Cataluña: de la admiración al desapego y el hastío
«Queremos pasar de las sentencias y las condenas a la democracia», «queremos pasar de la judicialización a la política»… Estas son algunas de las frases pronunciadas el pasado viernes por la portavoz republicana en la primera sesión del debate de investidura a la presidencia de la Generalitat del candidato Pere Aragonès. No son, ni de lejos, las más ásperas ni las más alejadas de un mínimo rigor jurídico —que escaseó en la jornada—, pero son descriptivas del lamentable estado en el que se encuentra la política catalana en la actualidad.
La perversión del lenguaje utilizado para describir una realidad paralela en la que desde hace casi una década están instalados el Procés y sus protagonistas, conlleva que aplicar la ley sea algo enemigo de la democracia; que los que la violan sean considerados represaliados; los prófugos de la justicia, exiliados; y los políticos que han sido condenados, «presos políticos».
Para la mayoría aritmética del Parlament, Montesquieu no solo ha muerto, sino que la Justicia es algo a abolir, puesto que aplicarla es antidemocrático. La Generalitat «republicana», como hasta en nueve ocasiones mencionó el candidato, sería una institución de una «república bananera», calificativo más preciso para definir la idea que el separatismo tiene de la democracia, según se acredita por los argumentos y la lógica utilizada. Sólo desde ese surrealismo político «procesista» puede entenderse que Puigdemont exija para apoyar al candidato de Lledoners, que el «Consell de la República en el exilio» —o sea, en Waterloo, o el sea él—, sea el órgano político que defina la estrategia del movimiento separatista, relegando a la Generalitat a ser un brazo de mera gestión del día a día de los problemas de los ciudadanos de Cataluña. Es decir, llegar a un reparto de papeles: para los de Junqueras, la mera gestión; y para Puigdemont y los suyos, la estrategia global, la política. Su distopía carece de límites, y discuten crear unas Cortes catalanas bicamerales, con el Parlament en el interior y el republicano en Waterloo.
Lo de menos es que ese planteamiento no quepa en la Constitución, en el Estatut, ni en el más elemental sentido común. Que Cataluña, como el conjunto de España, Europa y el mundo, atraviese una crisis de alcance desconocido en un siglo, no tiene importancia para ellos.
Hubo un tiempo en que Cataluña era un referente en España de seriedad, solvencia, rigor, feina ben feta, creatividad, dinamismo, iniciativa empresarial… En suma, Cataluña era admirada y querida.
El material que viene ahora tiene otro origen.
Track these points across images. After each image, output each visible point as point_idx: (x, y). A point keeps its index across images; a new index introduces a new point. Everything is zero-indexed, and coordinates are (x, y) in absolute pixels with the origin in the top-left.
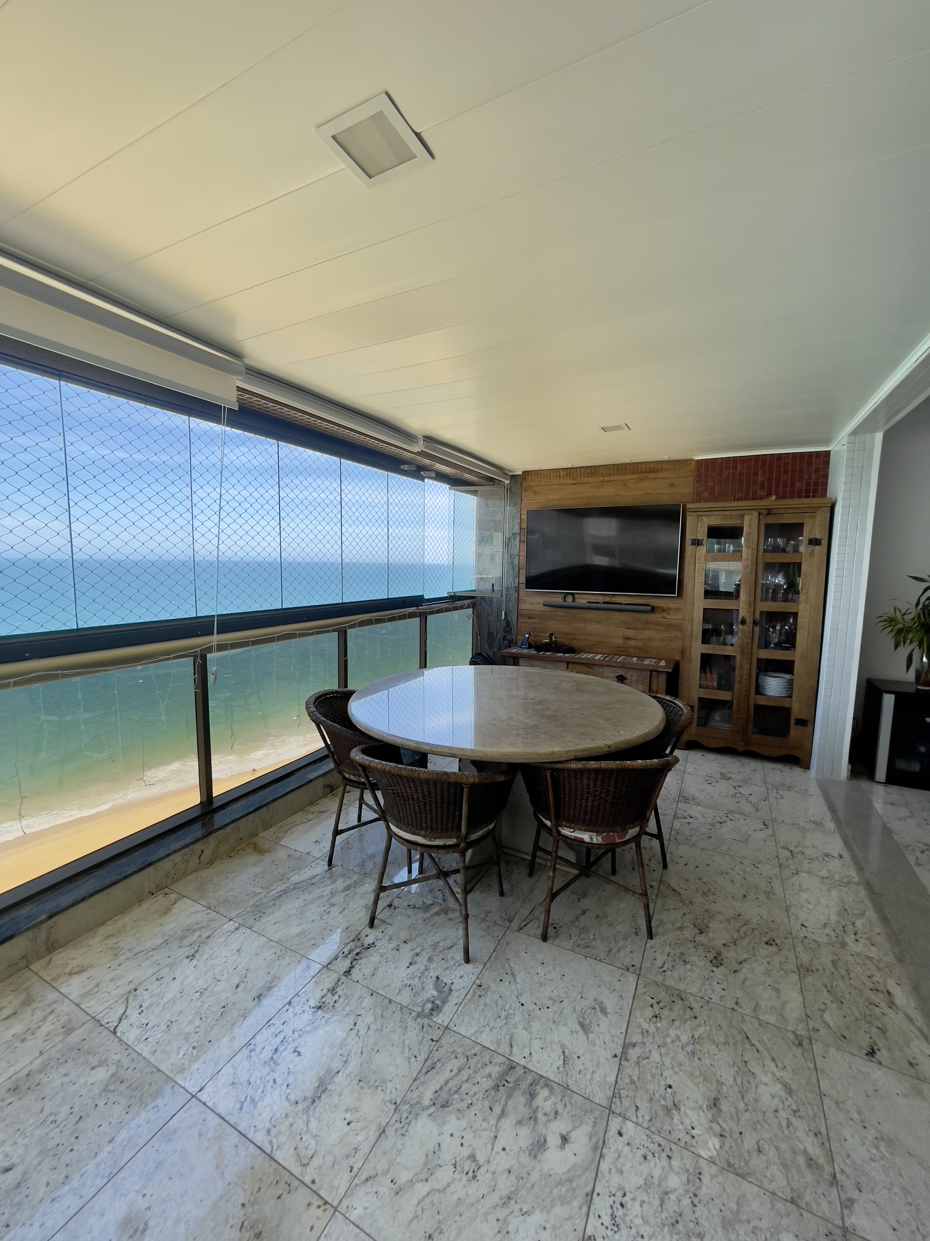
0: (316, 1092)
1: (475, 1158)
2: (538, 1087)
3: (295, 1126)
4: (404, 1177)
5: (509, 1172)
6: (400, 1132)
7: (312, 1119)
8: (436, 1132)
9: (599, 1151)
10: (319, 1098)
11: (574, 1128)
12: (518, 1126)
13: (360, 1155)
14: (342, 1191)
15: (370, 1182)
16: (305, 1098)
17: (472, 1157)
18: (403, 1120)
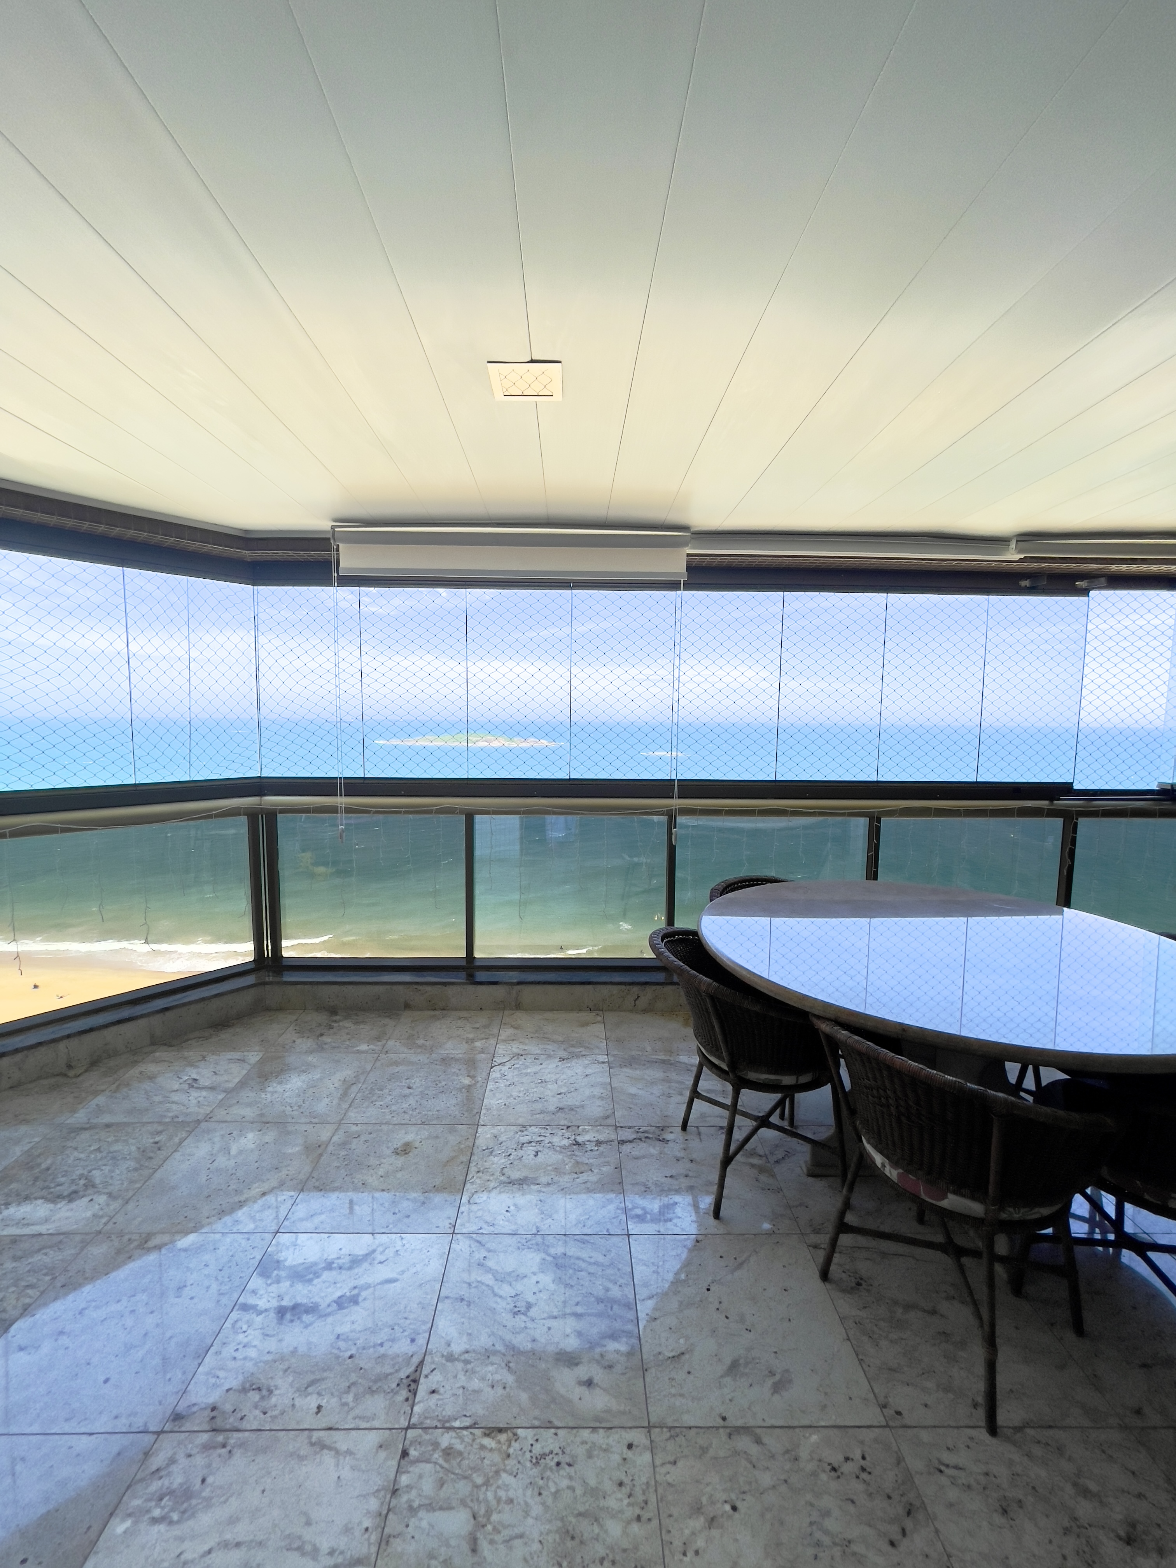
0: (516, 1180)
1: (531, 1307)
2: (624, 1339)
3: (489, 1183)
4: (490, 1263)
5: (534, 1341)
6: (519, 1245)
7: (498, 1189)
8: (535, 1269)
9: (598, 1425)
10: (514, 1184)
11: (605, 1390)
12: (576, 1334)
13: (491, 1229)
14: (464, 1231)
15: (478, 1244)
16: (509, 1178)
17: (529, 1306)
18: (529, 1243)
Fue representada con dignidad y altura de miras por Josep Tarradellas tras haber aprendido la lección de la Historia durante un largo exilio —éste de verdad—, y con él fue posible la reinstauración de la Generalitat y la Transición.
Se habla del seny y la rauxa como de dos características del ser catalán, que lo definen. Según prevalezca el uno o la otra, las consecuencias serán muy dispares: benéficas y positivas en un caso, y dañinas en el otro. De estas últimas, la Historia de Cataluña ha dejado trazos indelebles en la misma Historia común de España, con episodios y ejemplos señalados: en 1640, con la sublevación dels segadors; en 1701, cambiando de bando en la Guerra de Sucesión; en 1909, con la Semana Trágica; en 1934, en otro Octubre revolucionario… La veta anarquista radical y distópica de la rauxa explota cuando las circunstancias lo posibilitan. Su peso específico en el conjunto nacional español no le permite romper España, pero sí desestabilizarla, convirtiendo esos arrebatos en auténticas crisis nacionales. Así está sucediendo en la actualidad desde que en enero de 2013 Artur Más diera el pistoletazo de salida al Procés, anunciando que «Cataluña ponía rumbo de colisión con el Estado».
Ahora Sánchez pretende apaciguar al separatismo con concesiones diversas e indultos, remedando a Chamberlain. Al igual que el británico, conseguirá el deshonor y traerá un más grave conflicto. En cualquier caso, ni Sánchez ni los dirigentes separatistas deben olvidar que la actual España ha pasado de aquella admiración, al desapego y hastío actuales.
Si el proyecto de gobierno que hemos escuchado en el Parlament sigue adelante, no quedará más remedio que volver a aplicar un «155» durante el tiempo necesario y con TV3 incluida. Ojalá vuelva el seny y no haya que llegar hasta ahí.